In some ways, The 2021 edition of The Jenny Thing picks up right about where Nowhere Near You left off. As pleasing as their first two albums had been, Nowhere Near You seemed to signal the band truly coming into its own, with a sound more individualistic and distinctive, less informed by The Cure, The Smiths and other UK alt-rock acts.

And belatedly, American Canyon continues that development. It certainly helped that Rao had moved closer to where Easton lives; the band’s primary songwriting team could once again work together in a practical manner. But time does change some things: The group has now set aside the traditional four-piece rock band setup (“the singer plays the easy guitar, the good guitar player plays the hard guitar, and the bass player and the drummer do the same thing on most songs,” Easton explains) in favor of something more fluid.

That approach — coupled with the time away from band-focused activity — has had a creatively liberating effect on the four musicians. “Our lack of participation really untethered us from all the expectations that we had for ourselves,” Easton admits. “We had so much distance from ourselves as ‘consumed’ artists that we were really, really free in making this record.”

Nominally a guitar-based band in that traditional mode, on some American Canyon tracks — like the title song — guitars aren’t even used. “It’s bluesier and heavier than anything [else] we’ve done,” Easton says. “And it was all written in like 30 minutes.” He says that when he and Rao realized what they had created with that track, the future became clear: “It was like, ‘Oh, this is taking us somewhere,” he recalls thinking. “’This doesn’t suck. We better make a record!’”

That was in 2018. Work continued on the album, sometimes in-person, other times remotely. Most of American Canyon was done before the world hit pause in mid-March of last year. Easton replaced the scratch vocal tracks with new ones, and once seven songs were finished, he discovered that he wanted one more. “There was this moment when I realized, ‘This is going to see the world,’” Easton says. Citing the example of Tears for Fears’ Songs from the Big Chair, he says, “I’ve always felt that eight songs can be a meaningful album, if they’re the right eight songs.”

Easton appreciates pop values, and one of those is brevity. American Canyon clocks in at under 30 minutes, but not because The Jenny Thing lacked more good material. “I respect the form,” he says, “and for me, the form is four minutes. You can go plus or minus 20 percent and, after that, it’s like, ‘Why?’”

But when there’s a good answer to that why question, Easton isn’t afraid to go long. A centerpiece track that nonetheless closes the album, “Waiting for the Knife” is an example of the songwriter sticking his neck out. “It has a sense of both repetition and ‘cyclicality’ that takes you into these sort of higher highs,” he observes. “And then there’s almost like a pullout shot. The end is supposed to [feel] like a crane shot off a planet or something.”

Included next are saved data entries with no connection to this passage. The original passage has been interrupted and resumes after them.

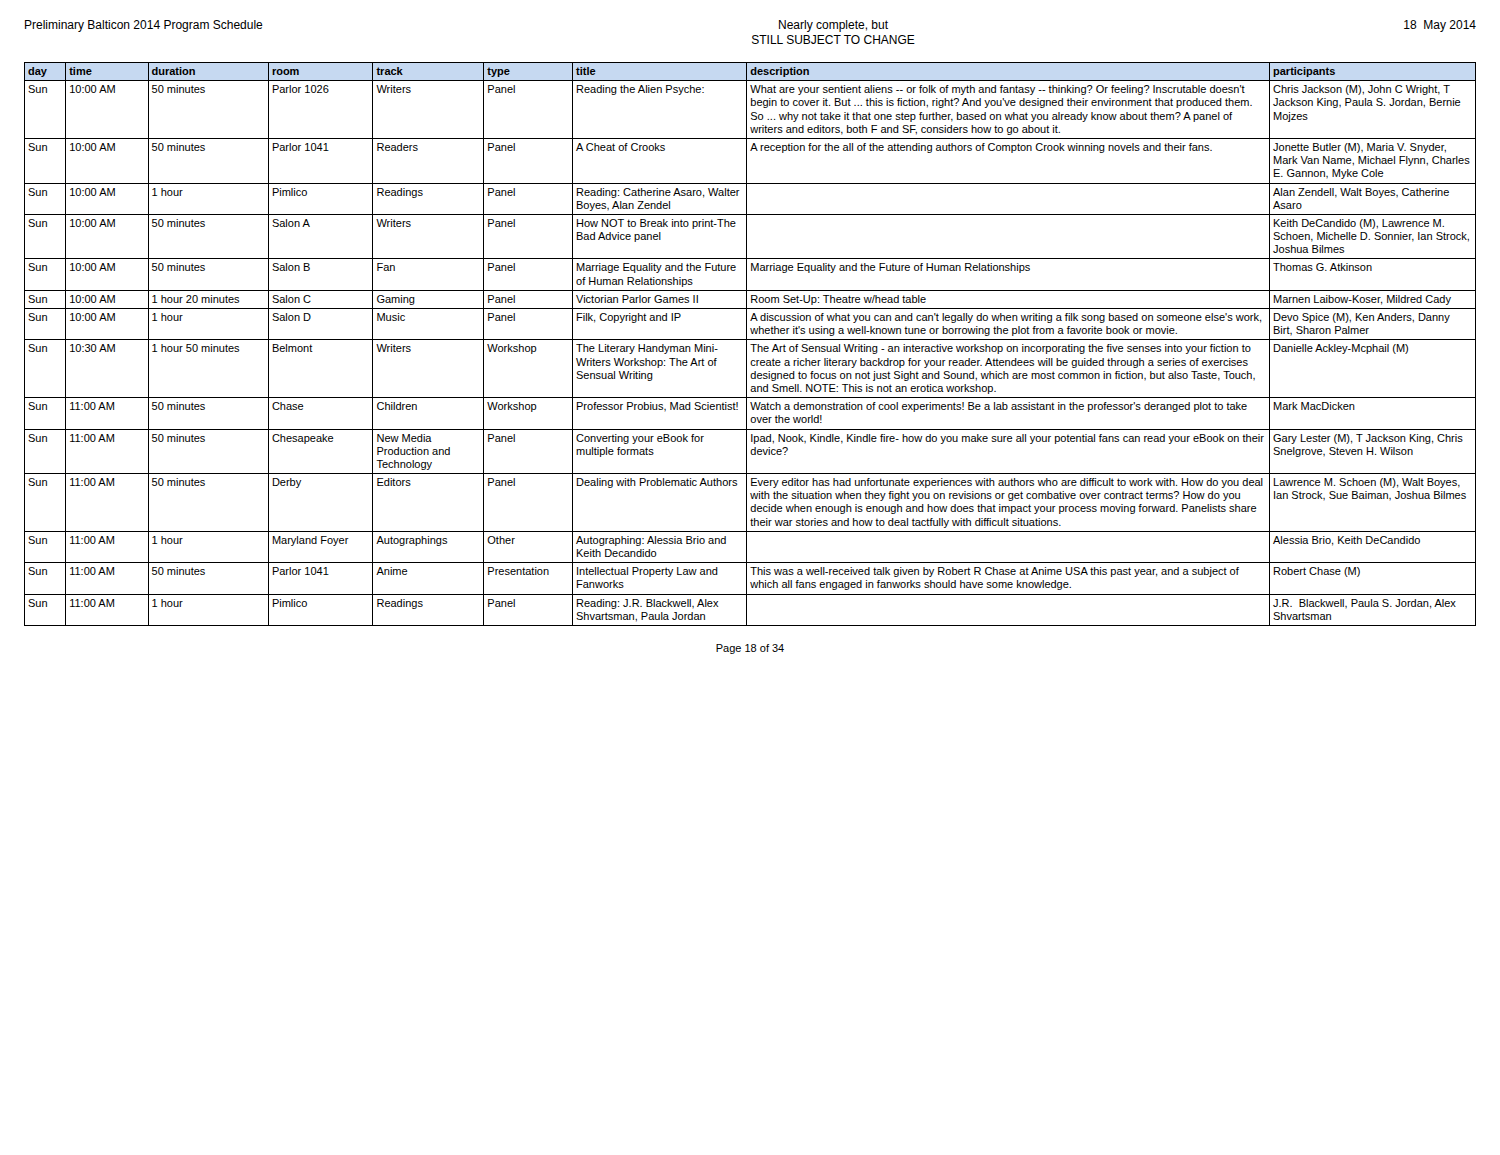Preliminary Balticon 2014 Program Schedule
Nearly complete, but
Still subject to change
18 May 2014
| day | time | duration | room | track | type | title | description | participants |
| --- | --- | --- | --- | --- | --- | --- | --- | --- |
| Sun | 10:00 AM | 50 minutes | Parlor 1026 | Writers | Panel | Reading the Alien Psyche: | What are your sentient aliens -- or folk of myth and fantasy -- thinking? Or feeling? Inscrutable doesn't begin to cover it. But ... this is fiction, right? And you've designed their environment that produced them. So ... why not take it that one step further, based on what you already know about them? A panel of writers and editors, both F and SF, considers how to go about it. | Chris Jackson (M), John C Wright, T Jackson King, Paula S. Jordan, Bernie Mojzes |
| Sun | 10:00 AM | 50 minutes | Parlor 1041 | Readers | Panel | A Cheat of Crooks | A reception for the all of the attending authors of Compton Crook winning novels and their fans. | Jonette Butler (M), Maria V. Snyder, Mark Van Name, Michael Flynn, Charles E. Gannon, Myke Cole |
| Sun | 10:00 AM | 1 hour | Pimlico | Readings | Panel | Reading: Catherine Asaro, Walter Boyes, Alan Zendel | | Alan Zendell, Walt Boyes, Catherine Asaro |
| Sun | 10:00 AM | 50 minutes | Salon A | Writers | Panel | How NOT to Break into print-The Bad Advice panel | | Keith DeCandido (M), Lawrence M. Schoen, Michelle D. Sonnier, Ian Strock, Joshua Bilmes |
| Sun | 10:00 AM | 50 minutes | Salon B | Fan | Panel | Marriage Equality and the Future of Human Relationships | Marriage Equality and the Future of Human Relationships | Thomas G. Atkinson |
| Sun | 10:00 AM | 1 hour 20 minutes | Salon C | Gaming | Panel | Victorian Parlor Games II | Room Set-Up: Theatre w/head table | Marnen Laibow-Koser, Mildred Cady |
| Sun | 10:00 AM | 1 hour | Salon D | Music | Panel | Filk, Copyright and IP | A discussion of what you can and can't legally do when writing a filk song based on someone else's work, whether it's using a well-known tune or borrowing the plot from a favorite book or movie. | Devo Spice (M), Ken Anders, Danny Birt, Sharon Palmer |
| Sun | 10:30 AM | 1 hour 50 minutes | Belmont | Writers | Workshop | The Literary Handyman Mini-Writers Workshop: The Art of Sensual Writing | The Art of Sensual Writing - an interactive workshop on incorporating the five senses into your fiction to create a richer literary backdrop for your reader. Attendees will be guided through a series of exercises designed to focus on not just Sight and Sound, which are most common in fiction, but also Taste, Touch, and Smell. NOTE: This is not an erotica workshop. | Danielle Ackley-Mcphail (M) |
| Sun | 11:00 AM | 50 minutes | Chase | Children | Workshop | Professor Probius, Mad Scientist! | Watch a demonstration of cool experiments! Be a lab assistant in the professor's deranged plot to take over the world! | Mark MacDicken |
| Sun | 11:00 AM | 50 minutes | Chesapeake | New Media Production and Technology | Panel | Converting your eBook for multiple formats | Ipad, Nook, Kindle, Kindle fire- how do you make sure all your potential fans can read your eBook on their device? | Gary Lester (M), T Jackson King, Chris Snelgrove, Steven H. Wilson |
| Sun | 11:00 AM | 50 minutes | Derby | Editors | Panel | Dealing with Problematic Authors | Every editor has had unfortunate experiences with authors who are difficult to work with. How do you deal with the situation when they fight you on revisions or get combative over contract terms? How do you decide when enough is enough and how does that impact your process moving forward. Panelists share their war stories and how to deal tactfully with difficult situations. | Lawrence M. Schoen (M), Walt Boyes, Ian Strock, Sue Baiman, Joshua Bilmes |
| Sun | 11:00 AM | 1 hour | Maryland Foyer | Autographings | Other | Autographing: Alessia Brio and Keith Decandido | | Alessia Brio, Keith DeCandido |
| Sun | 11:00 AM | 50 minutes | Parlor 1041 | Anime | Presentation | Intellectual Property Law and Fanworks | This was a well-received talk given by Robert R Chase at Anime USA this past year, and a subject of which all fans engaged in fanworks should have some knowledge. | Robert Chase (M) |
| Sun | 11:00 AM | 1 hour | Pimlico | Readings | Panel | Reading: J.R. Blackwell, Alex Shvartsman, Paula Jordan | | J.R. Blackwell, Paula S. Jordan, Alex Shvartsman |
Page 18 of 34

And it does feel that way. The song even features a slight return a la The Beatles’ “I am the Walrus.” But Easton doesn’t seek to be too arty. “Typically,” he laughs, “we’re really happy with the three-and-a-half-minute song.” Part of the album’s success is its musical balancing act: though he characterizes himself as a disciplined lyricist, Easton’s singing is a different story. “It sounds like someone who’s a pretty good singer,” he says, “struggling against basic limitations with a lot of earnestness and a little bit of a wink.” Sort of the approach employed by those entering midlife.

Easton returns to the subject that kicked off our discussion: “So why did The Jenny Thing actually come back together? Because we took steps toward each other, and — all of a sudden — the results got good,” he says. “That’s why.”